_Work request_. Within the entries below, please return exactly the lines from the one with "right shoulder: (529, 139)" through the one with "right ankle: (48, 166)", leaving out any pictures.

_Supplied entries_.
------
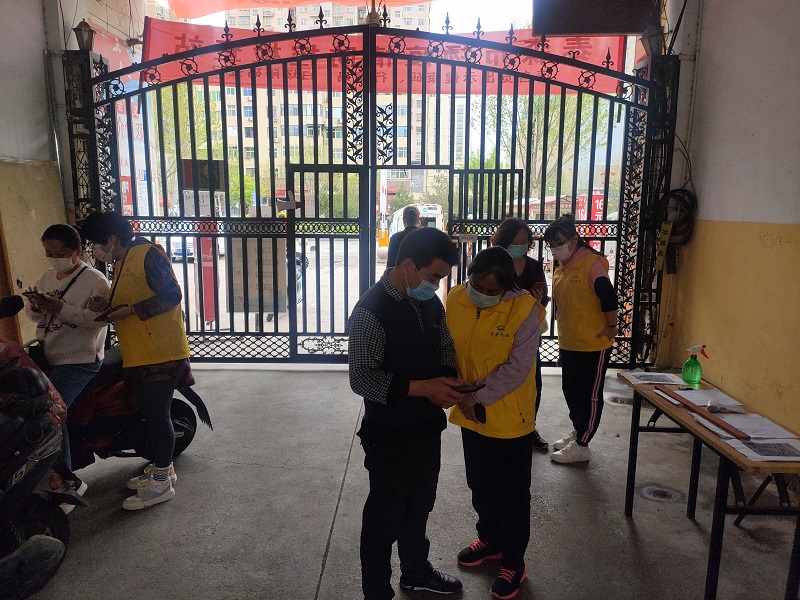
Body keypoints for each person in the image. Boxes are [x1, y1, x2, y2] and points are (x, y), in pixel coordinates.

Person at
------
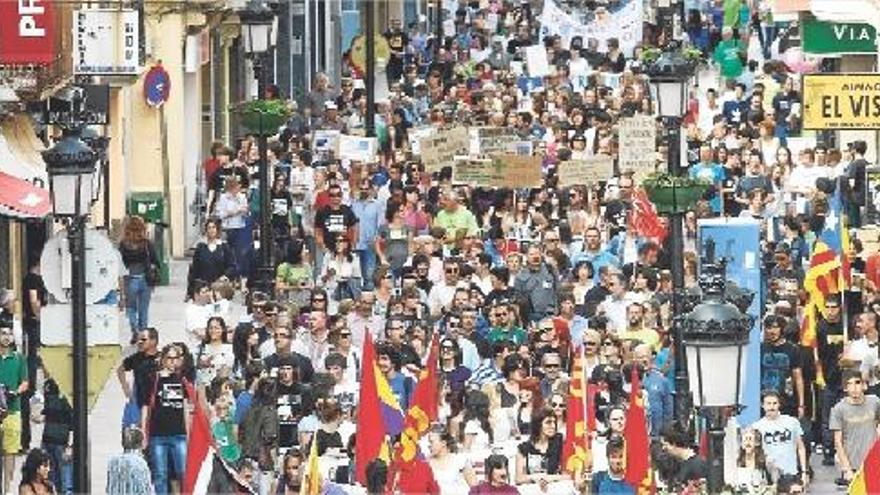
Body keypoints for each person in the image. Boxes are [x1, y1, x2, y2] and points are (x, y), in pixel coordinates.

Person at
------
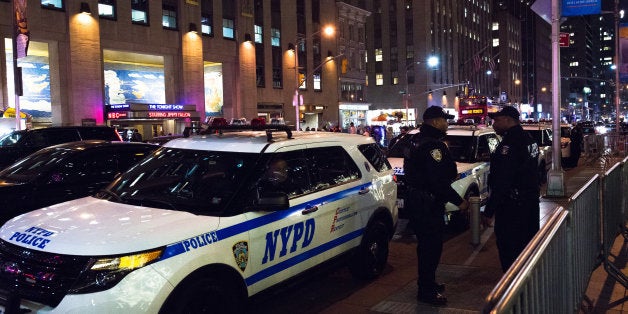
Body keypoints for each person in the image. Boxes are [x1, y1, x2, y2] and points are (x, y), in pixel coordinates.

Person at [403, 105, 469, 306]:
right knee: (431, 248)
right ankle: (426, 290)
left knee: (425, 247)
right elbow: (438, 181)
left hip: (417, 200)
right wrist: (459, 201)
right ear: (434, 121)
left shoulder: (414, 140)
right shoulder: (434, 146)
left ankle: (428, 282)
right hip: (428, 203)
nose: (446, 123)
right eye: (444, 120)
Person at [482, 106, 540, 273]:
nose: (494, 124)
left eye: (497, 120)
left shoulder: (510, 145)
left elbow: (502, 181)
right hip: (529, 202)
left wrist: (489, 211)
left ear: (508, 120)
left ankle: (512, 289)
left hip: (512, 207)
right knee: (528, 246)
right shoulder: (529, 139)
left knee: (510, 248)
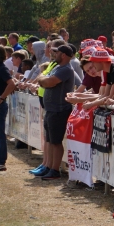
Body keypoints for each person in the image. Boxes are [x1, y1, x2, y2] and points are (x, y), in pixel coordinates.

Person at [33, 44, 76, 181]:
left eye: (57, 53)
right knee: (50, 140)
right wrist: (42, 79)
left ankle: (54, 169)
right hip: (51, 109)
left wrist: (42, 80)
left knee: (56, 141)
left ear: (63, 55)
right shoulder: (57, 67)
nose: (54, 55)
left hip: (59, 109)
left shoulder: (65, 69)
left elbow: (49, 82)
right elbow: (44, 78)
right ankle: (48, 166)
------
_Answer space_.
right shoulder: (529, 139)
left knee: (510, 248)
Body keypoints for each person in the image. Boxes are [x1, y1, x2, y2] and points are (x, y), in pixel coordinates.

Person at [33, 44, 76, 181]:
left eye: (57, 53)
right knee: (50, 140)
right wrist: (42, 79)
left ankle: (54, 169)
right hip: (51, 109)
left wrist: (42, 80)
left knee: (56, 141)
left ear: (63, 55)
right shoulder: (57, 67)
nose: (54, 55)
left hip: (59, 109)
left shoulder: (65, 69)
left elbow: (49, 82)
right elbow: (44, 78)
right ankle: (48, 166)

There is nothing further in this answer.